■ **The problem**
Write out the full set of records exactly. Any pictures in them do not belong in the copy.

Stored items
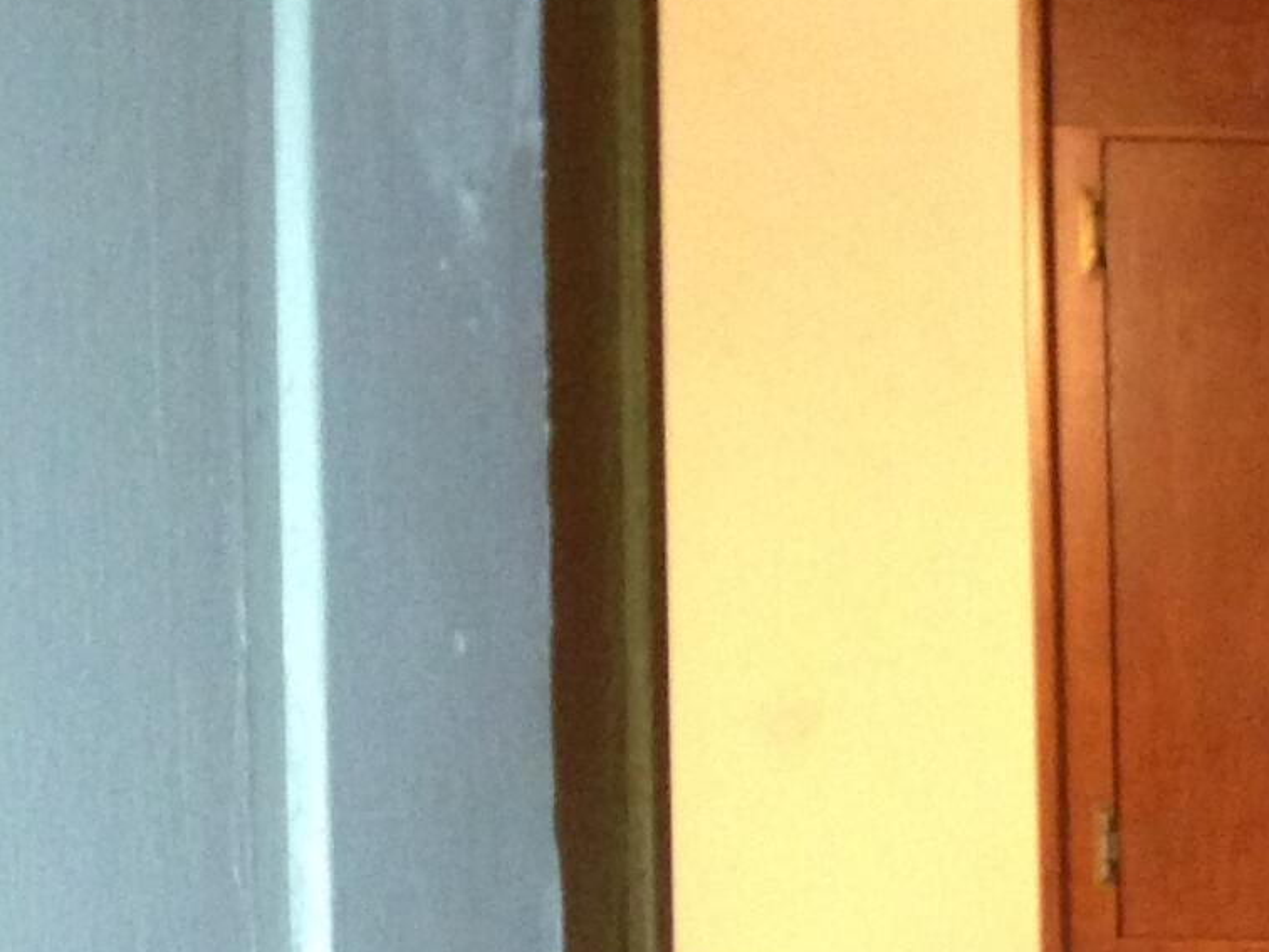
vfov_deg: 10.9
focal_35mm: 131
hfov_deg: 13.3
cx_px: 2422
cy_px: 1461
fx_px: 4802
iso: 250
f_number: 2.4
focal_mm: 4.13
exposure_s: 1/16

■ **Response to this exercise**
vfov_deg: 10.9
focal_35mm: 131
hfov_deg: 13.3
cx_px: 2422
cy_px: 1461
fx_px: 4802
iso: 250
f_number: 2.4
focal_mm: 4.13
exposure_s: 1/16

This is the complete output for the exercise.